For St. Augustine, which is somewhat more shade-tolerant and grows more slowly, timing is slightly less critical, but mid-spring through early summer is still optimal. Avoid applying micronutrient foliar sprays during the hottest part of summer days — early morning application prevents the liquid from evaporating off leaves before absorption and reduces any risk of heat-related leaf scorch.

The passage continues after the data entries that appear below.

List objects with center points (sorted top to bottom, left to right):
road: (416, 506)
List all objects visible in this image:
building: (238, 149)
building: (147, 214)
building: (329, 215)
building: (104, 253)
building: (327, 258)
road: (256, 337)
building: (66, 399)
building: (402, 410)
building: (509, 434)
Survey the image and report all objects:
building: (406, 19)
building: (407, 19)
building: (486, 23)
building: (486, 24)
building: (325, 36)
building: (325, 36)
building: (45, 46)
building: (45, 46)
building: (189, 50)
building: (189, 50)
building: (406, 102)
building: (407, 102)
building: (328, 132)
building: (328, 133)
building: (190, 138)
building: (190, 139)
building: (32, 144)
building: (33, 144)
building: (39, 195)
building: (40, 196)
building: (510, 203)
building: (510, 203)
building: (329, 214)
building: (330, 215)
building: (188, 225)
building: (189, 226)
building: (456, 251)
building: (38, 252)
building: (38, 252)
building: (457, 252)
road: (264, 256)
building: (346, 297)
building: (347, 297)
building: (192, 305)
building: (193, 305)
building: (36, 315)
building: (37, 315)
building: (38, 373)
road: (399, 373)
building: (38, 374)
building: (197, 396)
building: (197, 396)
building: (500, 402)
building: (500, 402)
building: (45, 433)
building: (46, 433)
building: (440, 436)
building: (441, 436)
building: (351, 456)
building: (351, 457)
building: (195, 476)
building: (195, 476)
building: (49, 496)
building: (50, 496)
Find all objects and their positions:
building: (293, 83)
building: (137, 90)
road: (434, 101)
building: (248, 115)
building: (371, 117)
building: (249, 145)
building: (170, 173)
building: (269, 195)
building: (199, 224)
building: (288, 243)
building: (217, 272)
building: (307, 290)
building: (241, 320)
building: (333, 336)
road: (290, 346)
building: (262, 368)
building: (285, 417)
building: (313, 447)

If you’re also managing a new sod installation, micronutrient availability during establishment is critical. You can read more about the macronutrient side of that equation in our breakdown of Phosphorus Starter Fertilizer for New Sod in DFW: When and How Much — the principles of plant availability and soil chemistry carry across both macro and micronutrient management.

The North Texas Bottom Line

Manganese and zinc deficiencies are common in DFW lawns not because the soil lacks these minerals, but because alkaline clay chemistry makes them unavailable to grass roots. Bermuda and St. Augustine are both susceptible, and the visual symptoms — interveinal chlorosis, stunted growth, pale color that doesn’t respond to nitrogen — are easy to misread without a solid understanding of what’s actually driving them. A soil test, the right chelated product form, and well-timed foliar applications are the combination that actually solves the problem. If your lawn is yellowing and the usual fixes aren’t working, micronutrients are worth investigating before spending another season guessing.